§ Goal of the exercise
Turn all the text lines from these items into a JSON list of strings, one string per line, with no blank lines. Leave the pictures out.

§ Provided data

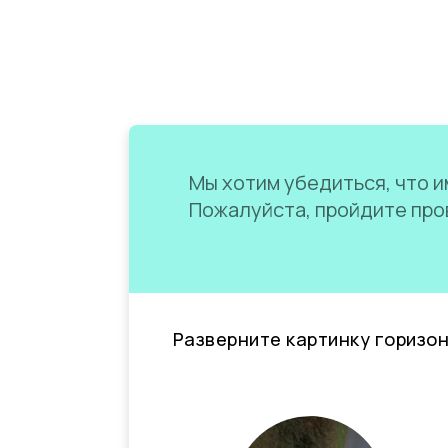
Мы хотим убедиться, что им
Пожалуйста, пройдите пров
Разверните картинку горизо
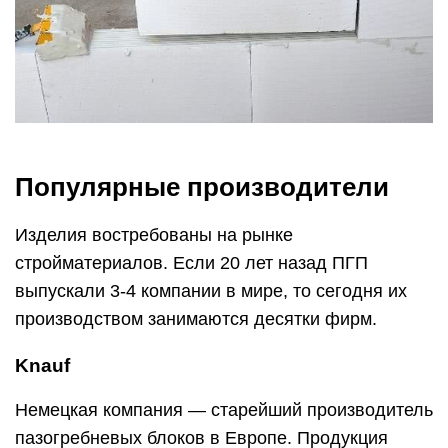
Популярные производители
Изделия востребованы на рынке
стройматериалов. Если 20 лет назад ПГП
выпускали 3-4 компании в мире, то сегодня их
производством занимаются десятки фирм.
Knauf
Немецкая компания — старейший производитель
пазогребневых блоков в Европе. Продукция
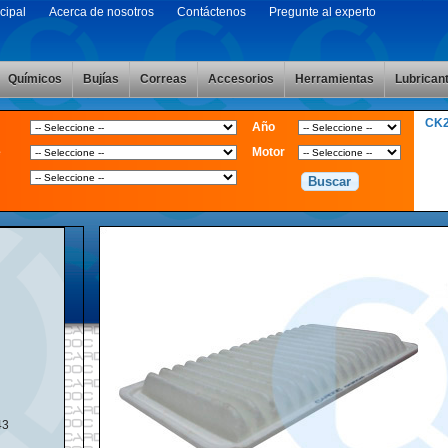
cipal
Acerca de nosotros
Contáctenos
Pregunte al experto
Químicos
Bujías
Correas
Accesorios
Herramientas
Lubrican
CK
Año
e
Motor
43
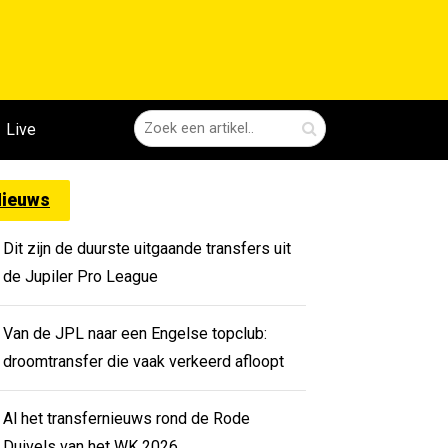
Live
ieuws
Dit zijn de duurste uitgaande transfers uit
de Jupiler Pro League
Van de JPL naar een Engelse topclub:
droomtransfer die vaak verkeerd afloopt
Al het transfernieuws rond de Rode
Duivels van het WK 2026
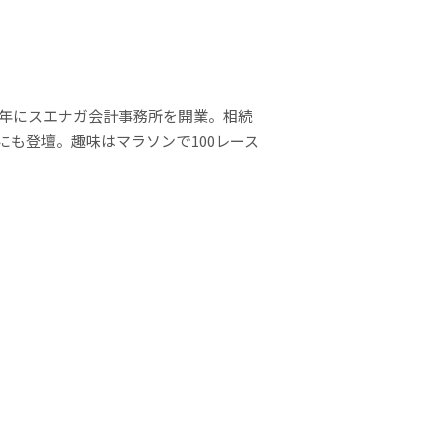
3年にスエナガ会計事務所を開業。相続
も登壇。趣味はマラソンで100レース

§ Reply to the task
[
  "Мы хотим убедиться, что им",
  "Пожалуйста, пройдите пров",
  "Разверните картинку горизо",
  "Популярные производители",
  "Изделия востребованы на рынке",
  "стройматериалов. Если 20 лет назад ПГП",
  "выпускали 3-4 компании в мире, то сегодня их",
  "производством занимаются десятки фирм.",
  "Knauf",
  "Немецкая компания — старейший производитель",
  "пазогребневых блоков в Европе. Продукция",
  "cipal",
  "Acerca de nosotros",
  "Contáctenos",
  "Pregunte al experto",
  "Químicos",
  "Bujías",
  "Correas",
  "Accesorios",
  "Herramientas",
  "Lubrican",
  "CK",
  "Año",
  "e",
  "Motor",
  "43",
  "Live",
  "ieuws",
  "Dit zijn de duurste uitgaande transfers uit",
  "de Jupiler Pro League",
  "Van de JPL naar een Engelse topclub:",
  "droomtransfer die vaak verkeerd afloopt",
  "Al het transfernieuws rond de Rode",
  "Duivels van het WK 2026",
  "3年にスエナガ会計事務所を開業。相続",
  "も登壇。趣味はマラソンで100レース"
]